What She Ate: six remarkable women and the food that tells their stories by Laura Shapiro (Penguin Random House Publishers) evoked all kinds of questions in my mind.
The book describes the eating habits of Dorothy Wordsworth, Rosa Lewis, Eleanor Roosevelt, Eva Braun, Barbara Pym, and Helen Gurley Brown. Their eating habits displayed their belief systems. It is fascinating, really, to understand that food always talks, if we will only listen.
What we eat defines us as people. For instance, do you always eat the heel of the bread because you can’t live with waste and no one else will eat it? Do you deprive yourself of things you like in order to make the family meal time around other peoples choices? What does your portion size say about you? What emotion does your food create in you? Does your food honour who you are? What does your food say about you or your characters?

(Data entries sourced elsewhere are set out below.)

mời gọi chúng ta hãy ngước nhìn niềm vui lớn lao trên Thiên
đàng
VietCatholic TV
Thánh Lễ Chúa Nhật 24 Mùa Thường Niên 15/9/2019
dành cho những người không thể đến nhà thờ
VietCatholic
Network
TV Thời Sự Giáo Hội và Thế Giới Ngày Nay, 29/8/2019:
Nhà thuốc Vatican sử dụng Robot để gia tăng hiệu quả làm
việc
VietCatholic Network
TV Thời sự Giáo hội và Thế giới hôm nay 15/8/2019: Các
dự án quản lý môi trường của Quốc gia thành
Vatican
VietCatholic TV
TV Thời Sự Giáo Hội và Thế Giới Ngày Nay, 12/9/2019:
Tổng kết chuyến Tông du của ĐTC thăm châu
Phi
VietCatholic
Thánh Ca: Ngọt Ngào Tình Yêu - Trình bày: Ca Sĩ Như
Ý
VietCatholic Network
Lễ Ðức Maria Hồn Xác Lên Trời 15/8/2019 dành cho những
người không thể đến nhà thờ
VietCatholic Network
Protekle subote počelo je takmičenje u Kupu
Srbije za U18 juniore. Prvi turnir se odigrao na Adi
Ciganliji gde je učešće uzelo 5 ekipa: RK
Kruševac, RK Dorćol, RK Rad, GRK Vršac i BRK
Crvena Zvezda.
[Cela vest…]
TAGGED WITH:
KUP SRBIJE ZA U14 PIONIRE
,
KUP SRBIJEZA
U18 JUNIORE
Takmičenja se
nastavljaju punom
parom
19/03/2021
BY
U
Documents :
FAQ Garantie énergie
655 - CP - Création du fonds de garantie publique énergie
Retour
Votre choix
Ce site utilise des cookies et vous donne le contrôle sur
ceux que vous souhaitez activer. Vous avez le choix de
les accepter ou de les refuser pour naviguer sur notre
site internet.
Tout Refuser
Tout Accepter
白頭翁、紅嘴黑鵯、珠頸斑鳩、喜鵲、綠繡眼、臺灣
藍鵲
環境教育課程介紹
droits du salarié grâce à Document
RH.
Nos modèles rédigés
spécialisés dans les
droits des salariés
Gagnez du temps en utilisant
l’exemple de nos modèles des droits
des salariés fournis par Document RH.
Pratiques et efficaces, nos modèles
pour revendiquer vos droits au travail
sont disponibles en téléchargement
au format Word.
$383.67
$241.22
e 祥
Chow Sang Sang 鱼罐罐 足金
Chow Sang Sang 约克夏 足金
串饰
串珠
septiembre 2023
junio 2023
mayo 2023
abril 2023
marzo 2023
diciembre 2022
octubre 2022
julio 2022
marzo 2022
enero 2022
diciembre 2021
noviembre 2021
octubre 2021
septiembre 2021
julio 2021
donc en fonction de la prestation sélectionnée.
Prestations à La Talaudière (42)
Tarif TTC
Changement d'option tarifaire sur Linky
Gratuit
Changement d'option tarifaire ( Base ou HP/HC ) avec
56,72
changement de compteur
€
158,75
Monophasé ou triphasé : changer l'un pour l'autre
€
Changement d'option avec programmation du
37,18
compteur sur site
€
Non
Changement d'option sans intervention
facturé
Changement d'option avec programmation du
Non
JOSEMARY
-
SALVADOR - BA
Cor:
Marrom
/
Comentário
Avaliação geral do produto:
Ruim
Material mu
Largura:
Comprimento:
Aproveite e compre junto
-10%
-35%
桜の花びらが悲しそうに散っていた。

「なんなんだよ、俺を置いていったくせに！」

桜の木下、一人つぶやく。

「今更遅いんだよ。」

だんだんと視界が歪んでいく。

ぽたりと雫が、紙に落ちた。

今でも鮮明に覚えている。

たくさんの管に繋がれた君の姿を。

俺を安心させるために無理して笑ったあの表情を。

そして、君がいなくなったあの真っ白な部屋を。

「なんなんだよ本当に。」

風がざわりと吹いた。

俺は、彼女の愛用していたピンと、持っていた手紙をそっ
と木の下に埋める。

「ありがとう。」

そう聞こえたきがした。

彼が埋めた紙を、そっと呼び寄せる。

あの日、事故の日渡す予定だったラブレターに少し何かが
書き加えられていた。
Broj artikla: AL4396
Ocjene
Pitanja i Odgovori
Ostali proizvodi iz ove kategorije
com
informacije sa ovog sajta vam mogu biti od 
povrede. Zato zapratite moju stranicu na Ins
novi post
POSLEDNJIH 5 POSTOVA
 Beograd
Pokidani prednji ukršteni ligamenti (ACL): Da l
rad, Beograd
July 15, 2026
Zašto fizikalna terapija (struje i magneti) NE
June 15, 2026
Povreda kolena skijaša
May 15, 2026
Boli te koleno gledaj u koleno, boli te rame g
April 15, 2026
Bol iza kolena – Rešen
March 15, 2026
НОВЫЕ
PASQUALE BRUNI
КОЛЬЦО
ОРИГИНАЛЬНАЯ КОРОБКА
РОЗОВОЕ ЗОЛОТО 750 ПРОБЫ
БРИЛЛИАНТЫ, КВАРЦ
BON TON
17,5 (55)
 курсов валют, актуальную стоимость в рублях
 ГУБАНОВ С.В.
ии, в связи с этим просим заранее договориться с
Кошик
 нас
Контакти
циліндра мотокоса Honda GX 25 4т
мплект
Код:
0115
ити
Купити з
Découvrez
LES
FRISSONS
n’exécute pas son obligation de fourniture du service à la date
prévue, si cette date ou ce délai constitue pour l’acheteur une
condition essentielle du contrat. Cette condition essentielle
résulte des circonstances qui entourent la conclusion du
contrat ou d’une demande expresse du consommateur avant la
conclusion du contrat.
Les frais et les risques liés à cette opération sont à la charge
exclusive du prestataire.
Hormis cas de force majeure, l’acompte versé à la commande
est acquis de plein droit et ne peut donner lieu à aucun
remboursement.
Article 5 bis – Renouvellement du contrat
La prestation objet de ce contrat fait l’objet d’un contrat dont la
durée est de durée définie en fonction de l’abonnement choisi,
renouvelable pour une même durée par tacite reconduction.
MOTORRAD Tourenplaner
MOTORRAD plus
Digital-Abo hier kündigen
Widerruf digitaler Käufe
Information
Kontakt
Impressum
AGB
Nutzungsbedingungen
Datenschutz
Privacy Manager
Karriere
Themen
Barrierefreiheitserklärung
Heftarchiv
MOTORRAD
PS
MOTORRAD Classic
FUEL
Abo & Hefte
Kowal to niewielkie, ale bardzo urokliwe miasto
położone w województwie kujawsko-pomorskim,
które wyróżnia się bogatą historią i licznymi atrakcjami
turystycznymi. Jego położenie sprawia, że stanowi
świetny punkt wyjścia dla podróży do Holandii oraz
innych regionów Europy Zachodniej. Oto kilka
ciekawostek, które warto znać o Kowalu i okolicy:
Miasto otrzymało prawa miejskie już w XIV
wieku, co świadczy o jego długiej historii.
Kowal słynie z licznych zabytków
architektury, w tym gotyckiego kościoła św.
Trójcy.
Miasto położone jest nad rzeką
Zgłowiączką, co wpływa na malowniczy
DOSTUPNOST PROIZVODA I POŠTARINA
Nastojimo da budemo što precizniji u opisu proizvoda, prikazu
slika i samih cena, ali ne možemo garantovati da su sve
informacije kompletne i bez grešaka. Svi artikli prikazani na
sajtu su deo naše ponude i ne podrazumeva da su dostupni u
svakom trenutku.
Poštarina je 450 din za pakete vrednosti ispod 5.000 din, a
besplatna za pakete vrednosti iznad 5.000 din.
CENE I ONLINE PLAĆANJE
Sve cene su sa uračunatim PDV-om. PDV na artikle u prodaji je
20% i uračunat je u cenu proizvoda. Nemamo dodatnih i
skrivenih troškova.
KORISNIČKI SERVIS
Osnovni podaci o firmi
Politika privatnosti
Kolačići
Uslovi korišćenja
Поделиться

We are missing the opportunity to add great detail to our novels by not adding food details into our stories. Is your character depressed? Instead of saying so, why not have her eat the bedraggled greens from the fridge?
Is she celebrating? What about serving food that says so? Got a chunky heroine? Her weak character may be displayed as she gorges on food while complaining about her size.
Demonstrate that a person doesn’t care about himself by having nothing of worth in the kitchen.
For more inspiration, I suggest you read What She Ate and be inspired for yourself—and your characters!